The Tennessean is reporting in a front page story:
The Tennessee Valley Authority intentionally and improperly steered an outside investigation into the cause of the massive spill of coal ash at its Kingston, Tenn., plant to protect the TVA from lawsuits instead of seeking the full truth, the agency’s inspector general believes.
The report details that the agency had been warned in the past of the potential for such a spill, and the continuing risk at other TVA power plants.
As one of the first bloggers to discuss the spill here, I have consistently tried to give TVA the benefit of the doubt, and to downplay the danger of the ash itself as basically nasty mud, but not dangerously radioactive or poisonous. Obviously where I defended TVA I was wrong. I apologize for the error!
The Inspector General Richard Moore is damning of TVA's actions after the spill:
"it was not foreseeable that, in fact, TVA would not review what management practices may have contributed to the failure, but would instead tightly circumscribe the scope of review to intentionally avoid revealing evidence that would suggest culpability on the part of TVA...."
"It appears TVA management made a conscious decision to present to the public only facts that supported an absence of liability for TVA for the Kingston spill,"

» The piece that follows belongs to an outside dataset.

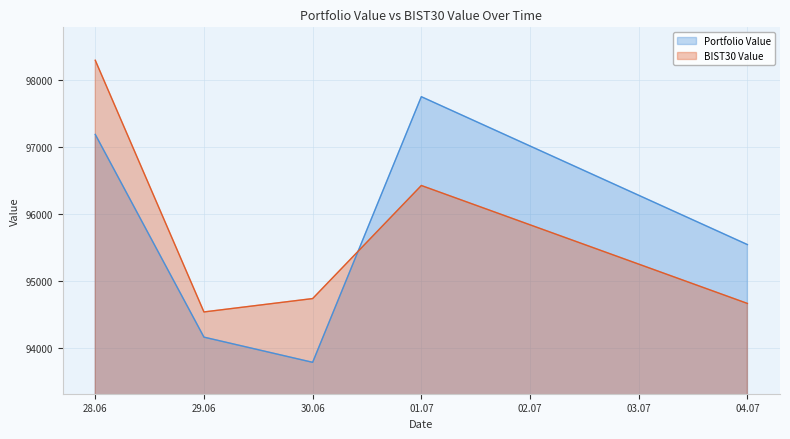

The BIST30 Value series shows 154452.1 at 29.06. True or false?

False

TVA itself has accepted a report that tends to blame individual agency managers at TVA: "'necessary systems, controls, standards and culture were not in place.'" Oddly enough, TVA released this report even while it had a draft of the Inspector General's report, so there is suspicion that their findings were released early in an attempt to steal the IG's thunder.
The IG report goes on to illustrate the actions TVA did in an attempt to reduce their culpability. Hopefully this will get more congressional overview in the near future.